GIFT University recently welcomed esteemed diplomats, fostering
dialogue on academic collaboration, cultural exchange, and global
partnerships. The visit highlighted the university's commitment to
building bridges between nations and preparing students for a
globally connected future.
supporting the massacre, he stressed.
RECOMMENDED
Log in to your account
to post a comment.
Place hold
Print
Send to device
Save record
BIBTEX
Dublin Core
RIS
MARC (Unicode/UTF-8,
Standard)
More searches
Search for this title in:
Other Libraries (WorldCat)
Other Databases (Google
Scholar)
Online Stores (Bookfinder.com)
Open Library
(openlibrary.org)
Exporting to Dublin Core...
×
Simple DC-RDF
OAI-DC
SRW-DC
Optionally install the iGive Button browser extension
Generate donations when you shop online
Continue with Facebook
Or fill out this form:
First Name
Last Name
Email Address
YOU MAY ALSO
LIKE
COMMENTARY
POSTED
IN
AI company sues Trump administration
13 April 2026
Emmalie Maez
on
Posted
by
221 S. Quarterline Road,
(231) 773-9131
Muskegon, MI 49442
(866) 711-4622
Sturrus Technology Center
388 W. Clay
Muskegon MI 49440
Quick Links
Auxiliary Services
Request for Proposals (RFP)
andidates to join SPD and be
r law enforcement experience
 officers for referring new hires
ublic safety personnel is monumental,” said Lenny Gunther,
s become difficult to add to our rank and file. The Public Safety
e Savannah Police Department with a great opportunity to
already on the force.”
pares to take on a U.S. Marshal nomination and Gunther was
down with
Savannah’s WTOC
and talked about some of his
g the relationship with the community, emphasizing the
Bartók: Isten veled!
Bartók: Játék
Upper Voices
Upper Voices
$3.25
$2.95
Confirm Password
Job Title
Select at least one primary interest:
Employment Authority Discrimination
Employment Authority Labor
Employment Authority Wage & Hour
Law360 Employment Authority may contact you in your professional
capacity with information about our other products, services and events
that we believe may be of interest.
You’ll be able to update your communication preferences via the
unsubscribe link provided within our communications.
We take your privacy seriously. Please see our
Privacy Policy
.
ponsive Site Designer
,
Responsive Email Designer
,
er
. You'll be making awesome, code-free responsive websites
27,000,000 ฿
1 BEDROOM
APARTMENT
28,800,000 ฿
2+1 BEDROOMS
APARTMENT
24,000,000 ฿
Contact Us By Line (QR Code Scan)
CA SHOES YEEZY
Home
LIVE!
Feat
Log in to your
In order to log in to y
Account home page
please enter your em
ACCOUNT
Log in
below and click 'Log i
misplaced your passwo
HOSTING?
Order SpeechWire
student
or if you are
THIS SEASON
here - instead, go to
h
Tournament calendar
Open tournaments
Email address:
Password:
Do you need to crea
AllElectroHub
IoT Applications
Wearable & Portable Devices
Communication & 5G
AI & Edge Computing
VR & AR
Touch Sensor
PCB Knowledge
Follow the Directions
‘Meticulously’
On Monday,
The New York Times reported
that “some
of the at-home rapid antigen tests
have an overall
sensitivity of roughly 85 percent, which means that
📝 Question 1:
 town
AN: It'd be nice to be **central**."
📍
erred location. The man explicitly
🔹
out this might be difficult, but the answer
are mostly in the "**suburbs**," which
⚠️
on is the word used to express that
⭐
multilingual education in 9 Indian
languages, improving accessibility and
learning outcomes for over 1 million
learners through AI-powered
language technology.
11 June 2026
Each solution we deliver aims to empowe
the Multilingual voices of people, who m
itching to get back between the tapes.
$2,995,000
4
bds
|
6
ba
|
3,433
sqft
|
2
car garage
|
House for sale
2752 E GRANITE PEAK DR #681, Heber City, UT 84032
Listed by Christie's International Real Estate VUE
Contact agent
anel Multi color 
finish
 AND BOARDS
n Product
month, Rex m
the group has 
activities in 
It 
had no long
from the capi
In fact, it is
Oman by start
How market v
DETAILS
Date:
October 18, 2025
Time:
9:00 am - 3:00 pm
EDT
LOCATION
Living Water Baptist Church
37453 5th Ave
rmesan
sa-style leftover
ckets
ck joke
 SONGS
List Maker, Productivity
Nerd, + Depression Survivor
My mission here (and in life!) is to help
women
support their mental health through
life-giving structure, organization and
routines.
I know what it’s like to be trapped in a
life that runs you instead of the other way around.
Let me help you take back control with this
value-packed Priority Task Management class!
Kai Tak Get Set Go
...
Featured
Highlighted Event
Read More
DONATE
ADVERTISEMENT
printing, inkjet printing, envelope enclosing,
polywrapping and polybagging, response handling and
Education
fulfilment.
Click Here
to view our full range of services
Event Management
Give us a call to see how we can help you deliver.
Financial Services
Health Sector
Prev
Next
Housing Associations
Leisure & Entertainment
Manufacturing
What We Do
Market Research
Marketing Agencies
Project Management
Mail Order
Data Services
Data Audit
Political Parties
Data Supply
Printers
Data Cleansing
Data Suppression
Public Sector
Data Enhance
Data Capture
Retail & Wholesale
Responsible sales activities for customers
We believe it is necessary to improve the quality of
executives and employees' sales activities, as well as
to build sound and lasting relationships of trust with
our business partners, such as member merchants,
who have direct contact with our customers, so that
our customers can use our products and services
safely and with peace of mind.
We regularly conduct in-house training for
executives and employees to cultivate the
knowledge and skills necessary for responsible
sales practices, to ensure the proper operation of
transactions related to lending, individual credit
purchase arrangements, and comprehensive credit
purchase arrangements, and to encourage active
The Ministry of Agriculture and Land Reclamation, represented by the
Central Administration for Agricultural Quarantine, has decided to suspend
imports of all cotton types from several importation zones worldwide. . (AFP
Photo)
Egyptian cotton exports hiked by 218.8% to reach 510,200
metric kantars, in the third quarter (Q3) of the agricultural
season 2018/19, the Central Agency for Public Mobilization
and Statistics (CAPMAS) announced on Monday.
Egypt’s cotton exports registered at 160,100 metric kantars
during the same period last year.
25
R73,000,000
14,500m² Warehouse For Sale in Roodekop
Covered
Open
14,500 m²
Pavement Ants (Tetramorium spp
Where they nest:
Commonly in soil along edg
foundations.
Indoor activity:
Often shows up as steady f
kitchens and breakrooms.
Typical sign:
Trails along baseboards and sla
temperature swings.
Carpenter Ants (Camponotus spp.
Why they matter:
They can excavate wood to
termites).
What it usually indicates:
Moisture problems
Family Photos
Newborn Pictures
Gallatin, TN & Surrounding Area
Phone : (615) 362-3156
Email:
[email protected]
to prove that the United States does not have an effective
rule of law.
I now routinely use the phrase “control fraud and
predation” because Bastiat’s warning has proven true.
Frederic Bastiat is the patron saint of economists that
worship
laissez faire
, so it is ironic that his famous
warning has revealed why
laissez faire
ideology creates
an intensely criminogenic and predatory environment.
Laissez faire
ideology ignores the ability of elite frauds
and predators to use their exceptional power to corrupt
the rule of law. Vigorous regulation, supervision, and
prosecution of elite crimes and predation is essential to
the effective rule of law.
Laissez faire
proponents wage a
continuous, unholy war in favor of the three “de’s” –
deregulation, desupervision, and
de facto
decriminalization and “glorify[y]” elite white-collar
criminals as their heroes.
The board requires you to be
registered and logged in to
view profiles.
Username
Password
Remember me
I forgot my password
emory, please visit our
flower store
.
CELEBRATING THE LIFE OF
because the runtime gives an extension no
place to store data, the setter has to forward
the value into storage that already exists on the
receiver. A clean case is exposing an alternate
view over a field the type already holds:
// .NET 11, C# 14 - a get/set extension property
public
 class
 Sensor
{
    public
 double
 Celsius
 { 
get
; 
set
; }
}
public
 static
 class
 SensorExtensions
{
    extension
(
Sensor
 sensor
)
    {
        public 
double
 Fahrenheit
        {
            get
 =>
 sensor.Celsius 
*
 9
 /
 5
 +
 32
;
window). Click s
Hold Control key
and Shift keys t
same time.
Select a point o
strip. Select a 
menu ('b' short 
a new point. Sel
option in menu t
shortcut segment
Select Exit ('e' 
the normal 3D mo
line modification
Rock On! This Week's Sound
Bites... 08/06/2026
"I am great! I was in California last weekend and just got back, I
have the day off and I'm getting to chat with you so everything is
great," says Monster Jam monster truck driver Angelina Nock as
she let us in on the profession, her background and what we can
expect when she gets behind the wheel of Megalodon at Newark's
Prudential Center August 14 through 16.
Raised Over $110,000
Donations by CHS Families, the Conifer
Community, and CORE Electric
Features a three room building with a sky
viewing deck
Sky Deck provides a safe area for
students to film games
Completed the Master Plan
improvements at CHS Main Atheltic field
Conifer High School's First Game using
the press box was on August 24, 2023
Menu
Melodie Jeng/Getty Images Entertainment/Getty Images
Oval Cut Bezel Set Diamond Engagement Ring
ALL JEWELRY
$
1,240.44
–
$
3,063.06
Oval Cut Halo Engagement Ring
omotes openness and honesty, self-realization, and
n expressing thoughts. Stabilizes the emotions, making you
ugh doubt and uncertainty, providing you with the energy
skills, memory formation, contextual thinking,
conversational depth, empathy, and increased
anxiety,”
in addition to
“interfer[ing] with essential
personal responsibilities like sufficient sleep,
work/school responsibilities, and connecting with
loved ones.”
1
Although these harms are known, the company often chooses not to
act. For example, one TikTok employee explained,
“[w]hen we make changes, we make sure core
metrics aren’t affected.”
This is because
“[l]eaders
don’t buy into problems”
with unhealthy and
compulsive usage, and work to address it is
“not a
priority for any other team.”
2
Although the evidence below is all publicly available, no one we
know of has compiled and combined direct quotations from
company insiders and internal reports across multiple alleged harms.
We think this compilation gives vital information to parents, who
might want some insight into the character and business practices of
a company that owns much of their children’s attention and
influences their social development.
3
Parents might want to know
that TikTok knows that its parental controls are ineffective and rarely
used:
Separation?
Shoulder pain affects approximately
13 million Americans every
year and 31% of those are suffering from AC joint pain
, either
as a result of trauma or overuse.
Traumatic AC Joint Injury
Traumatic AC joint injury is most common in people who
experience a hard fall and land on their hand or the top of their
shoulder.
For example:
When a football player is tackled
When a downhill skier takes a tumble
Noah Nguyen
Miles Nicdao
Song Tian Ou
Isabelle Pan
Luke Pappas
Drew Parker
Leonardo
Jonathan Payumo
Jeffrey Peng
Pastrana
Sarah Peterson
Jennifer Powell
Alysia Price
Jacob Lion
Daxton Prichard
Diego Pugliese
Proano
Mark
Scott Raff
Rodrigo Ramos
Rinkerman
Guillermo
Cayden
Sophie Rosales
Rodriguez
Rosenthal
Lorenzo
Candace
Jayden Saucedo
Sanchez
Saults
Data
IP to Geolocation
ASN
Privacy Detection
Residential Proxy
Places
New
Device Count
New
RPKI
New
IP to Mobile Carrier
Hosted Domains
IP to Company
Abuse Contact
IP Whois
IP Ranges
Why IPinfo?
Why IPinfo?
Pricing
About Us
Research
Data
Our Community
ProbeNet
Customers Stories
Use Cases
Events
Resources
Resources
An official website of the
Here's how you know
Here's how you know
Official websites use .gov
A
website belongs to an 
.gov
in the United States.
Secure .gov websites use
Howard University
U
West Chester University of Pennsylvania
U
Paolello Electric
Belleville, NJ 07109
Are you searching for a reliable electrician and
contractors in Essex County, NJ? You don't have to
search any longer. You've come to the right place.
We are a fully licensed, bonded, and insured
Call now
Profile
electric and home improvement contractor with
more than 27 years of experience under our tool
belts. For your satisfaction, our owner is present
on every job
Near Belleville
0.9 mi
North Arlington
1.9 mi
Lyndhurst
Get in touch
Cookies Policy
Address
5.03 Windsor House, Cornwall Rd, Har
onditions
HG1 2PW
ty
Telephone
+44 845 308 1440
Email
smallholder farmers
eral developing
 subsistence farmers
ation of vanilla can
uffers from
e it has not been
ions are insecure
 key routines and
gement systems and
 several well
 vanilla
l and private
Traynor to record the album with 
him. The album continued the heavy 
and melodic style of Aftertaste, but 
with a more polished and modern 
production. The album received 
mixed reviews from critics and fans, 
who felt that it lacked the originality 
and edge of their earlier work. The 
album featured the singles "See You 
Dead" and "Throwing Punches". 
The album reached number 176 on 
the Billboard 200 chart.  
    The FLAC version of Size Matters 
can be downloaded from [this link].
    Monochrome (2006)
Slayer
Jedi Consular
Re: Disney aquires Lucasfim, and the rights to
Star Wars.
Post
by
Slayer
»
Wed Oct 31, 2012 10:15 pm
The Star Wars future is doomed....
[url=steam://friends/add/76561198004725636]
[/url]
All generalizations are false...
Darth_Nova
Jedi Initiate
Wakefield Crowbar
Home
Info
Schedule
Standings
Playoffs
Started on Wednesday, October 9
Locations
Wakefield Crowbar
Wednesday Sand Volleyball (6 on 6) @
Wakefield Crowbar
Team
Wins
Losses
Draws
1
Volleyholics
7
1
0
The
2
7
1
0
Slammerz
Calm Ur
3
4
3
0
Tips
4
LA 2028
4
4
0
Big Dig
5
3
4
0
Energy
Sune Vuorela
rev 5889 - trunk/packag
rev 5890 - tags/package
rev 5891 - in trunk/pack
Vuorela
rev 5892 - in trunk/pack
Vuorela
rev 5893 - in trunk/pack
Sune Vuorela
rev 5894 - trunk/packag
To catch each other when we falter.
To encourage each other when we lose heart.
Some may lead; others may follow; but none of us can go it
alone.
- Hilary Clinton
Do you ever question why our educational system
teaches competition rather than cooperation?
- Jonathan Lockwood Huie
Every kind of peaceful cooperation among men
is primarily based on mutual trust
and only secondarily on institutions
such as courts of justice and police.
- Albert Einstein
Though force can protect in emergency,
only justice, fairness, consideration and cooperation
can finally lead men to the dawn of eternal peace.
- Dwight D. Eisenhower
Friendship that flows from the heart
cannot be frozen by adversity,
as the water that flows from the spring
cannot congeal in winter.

※ ※ ※

_Request_. Copy verbatim, from the listing above, each line from the one containing "Responsible sales activities for customers" down to the one containing "our business partners, such", inclusive.

_Exercise answer_.
Responsible sales activities for customers
We believe it is necessary to improve the quality of
executives and employees' sales activities, as well as
to build sound and lasting relationships of trust with
our business partners, such as member merchants,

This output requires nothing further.